E-ihracatta en önemli konunun yurtdışı depo ve lojistik operasyonları olduğunu belirten Ülker, “E-ihracatta ilk etapta ikmal merkezleri gibi hizmetlerden yararlanmak faydalı olacaktır. Ardından pazar payına göre özel depo ve lojistik operasyonları düşünülebilir. E-ihracatta iade, ürün satışlarından kaynaklanan kayıp anlamına gelir. Çünkü yurt dışına gönderilen bir ürünün iadesi, ürünün fiyatından daha fazla maliyete neden olabilir. Bu nedenle iade yönetimi için yurt dışı depo operasyonları mutlaka düşünülmelidir.” ifadeleri kullandı.

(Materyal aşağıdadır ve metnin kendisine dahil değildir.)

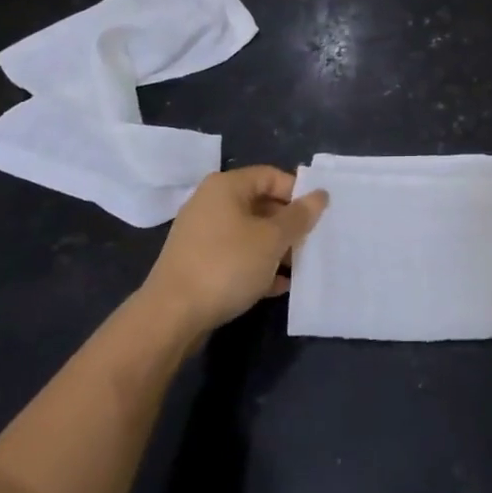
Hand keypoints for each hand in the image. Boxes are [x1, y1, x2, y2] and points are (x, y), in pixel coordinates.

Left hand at [140, 166, 328, 337]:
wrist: (171, 316)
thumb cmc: (226, 265)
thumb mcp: (272, 239)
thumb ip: (299, 216)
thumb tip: (321, 194)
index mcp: (226, 186)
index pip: (271, 176)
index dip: (297, 193)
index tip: (317, 216)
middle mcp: (210, 203)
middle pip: (260, 204)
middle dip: (288, 225)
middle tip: (310, 243)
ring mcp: (201, 233)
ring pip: (249, 232)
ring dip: (275, 248)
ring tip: (297, 268)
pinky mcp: (197, 262)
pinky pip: (235, 254)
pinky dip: (256, 265)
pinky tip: (277, 286)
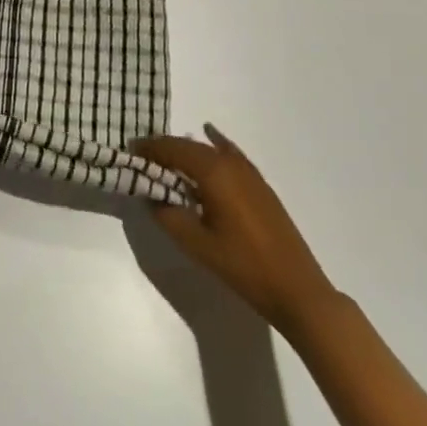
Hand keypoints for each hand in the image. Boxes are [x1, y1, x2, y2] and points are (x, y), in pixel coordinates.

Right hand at [136, 124, 339, 334]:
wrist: (297, 289)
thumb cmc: (243, 266)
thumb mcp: (196, 244)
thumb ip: (168, 215)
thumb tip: (151, 195)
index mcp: (213, 172)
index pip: (172, 149)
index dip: (149, 148)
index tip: (129, 151)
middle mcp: (230, 163)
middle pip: (189, 146)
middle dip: (164, 148)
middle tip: (142, 157)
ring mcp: (249, 173)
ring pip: (209, 150)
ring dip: (186, 151)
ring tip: (166, 160)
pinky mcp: (260, 185)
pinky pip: (230, 153)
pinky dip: (215, 144)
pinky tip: (210, 136)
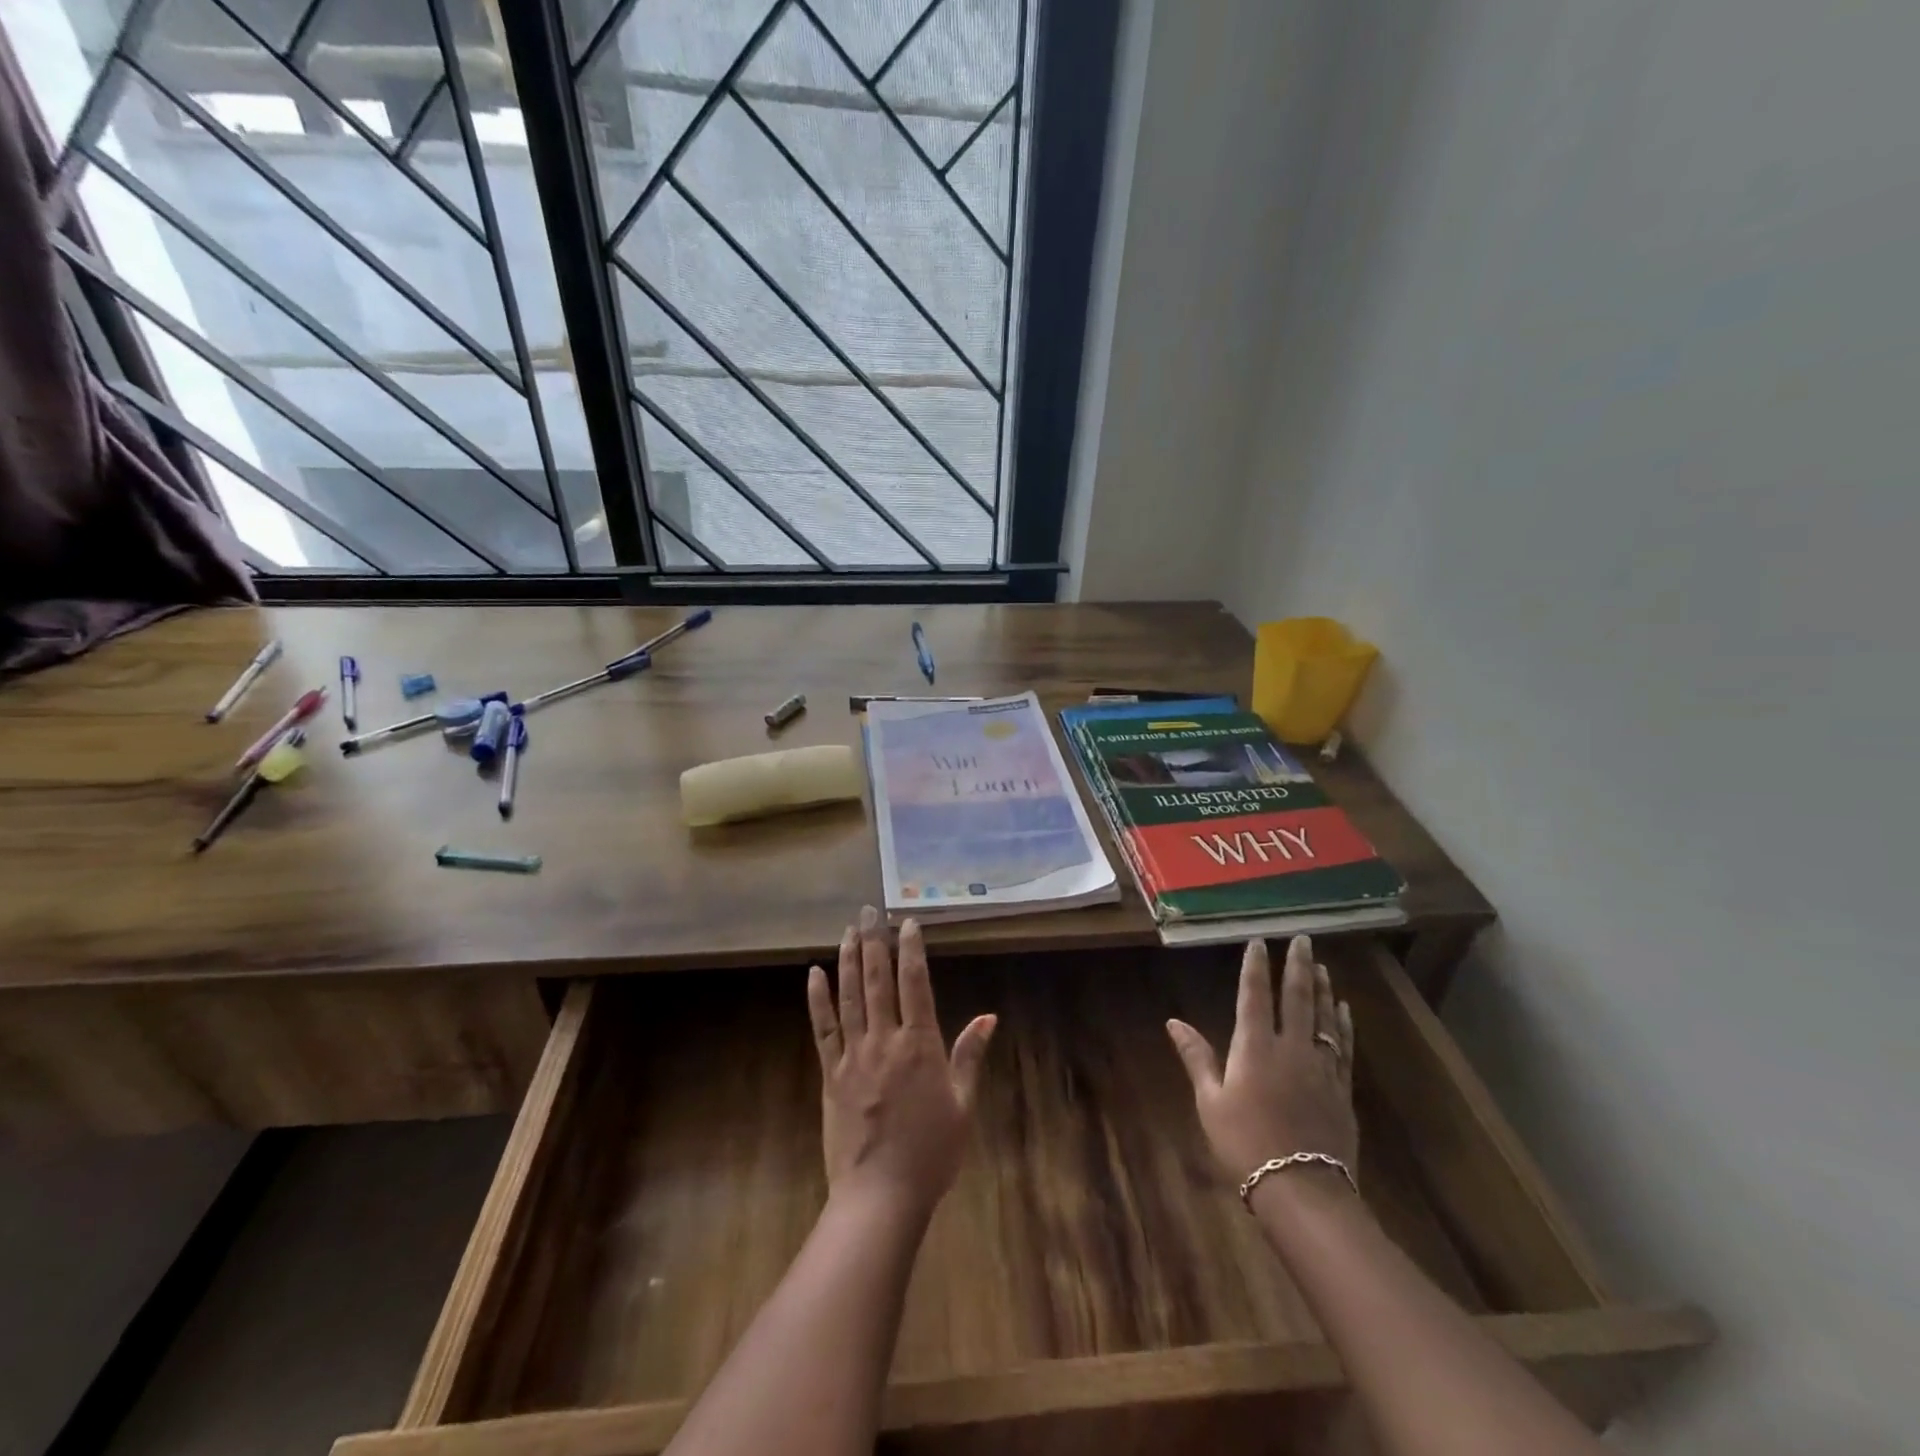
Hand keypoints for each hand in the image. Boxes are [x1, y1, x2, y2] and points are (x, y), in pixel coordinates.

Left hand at [806, 907, 996, 1222]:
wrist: (880, 1196)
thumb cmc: (931, 1152)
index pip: (915, 984)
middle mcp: (885, 1040)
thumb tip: (989, 1017)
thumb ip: (970, 1056)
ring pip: (850, 997)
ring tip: (848, 930)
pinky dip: (818, 999)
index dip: (911, 950)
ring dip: (848, 960)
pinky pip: (823, 1029)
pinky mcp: (830, 1074)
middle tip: (870, 911)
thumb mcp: (963, 1105)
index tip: (907, 922)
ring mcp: (853, 1055)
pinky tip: (814, 973)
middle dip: (874, 942)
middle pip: (878, 981)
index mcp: (920, 1044)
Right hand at [1166, 936, 1358, 1193]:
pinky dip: (1342, 1024)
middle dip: (1298, 965)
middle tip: (1302, 939)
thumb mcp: (1210, 1101)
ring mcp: (1320, 1067)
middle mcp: (1290, 1047)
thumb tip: (1174, 1022)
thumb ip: (1196, 1057)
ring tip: (1322, 966)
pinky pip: (1342, 1047)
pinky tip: (1343, 1011)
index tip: (1258, 942)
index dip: (1255, 967)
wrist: (1302, 1190)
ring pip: (1322, 1017)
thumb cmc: (1245, 1144)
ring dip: (1322, 988)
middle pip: (1296, 997)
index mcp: (1254, 1047)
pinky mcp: (1341, 1089)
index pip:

“KOBİ'ler e-ihracat vizyonu belirlemeli”

"Türkiye'nin yeni ihracat vizyonu 'e-ihracat' olmalıdır." Sözlerine vurgu yapan Doğancan Ülker sözlerini şöyle tamamladı; “Ticaret Bakanlığı verilerine göre 2020 yılının ilk 6 ayında e-ihracat rakamı 1 milyar 421 milyon dolar oldu. Aynı dönemde e-ihracatın genel ihracata oranı yüzde 1,3 oldu. Dünya sınır ötesi ticaret oranı ortalama yüzde 4,4'tür. Yani Türkiye e-ihracatta dünya ortalamasının çok altında kalıyor. Türkiye'nin küresel ölçekte e-ticaret ve e-ihracat pazarlarında var olabilmesi için hem devlet kurumlarına hem de şirketlere çok iş düşüyor. Ticaret Bakanlığı, e-ihracatı Türkiye'nin ihracatını artırmak için kritik bir araç olarak görüyor. E-ihracatın desteklenmesi amacıyla önümüzdeki dönemde bakanlığın katkılarıyla yurt dışında farklı noktalarda yurt dışı lojistik merkezleri açılacak. Bu açıdan özellikle KOBİ'lerin bu fırsatları görmeleri ve e-ihracat vizyonlarını belirlemeleri gerekiyor."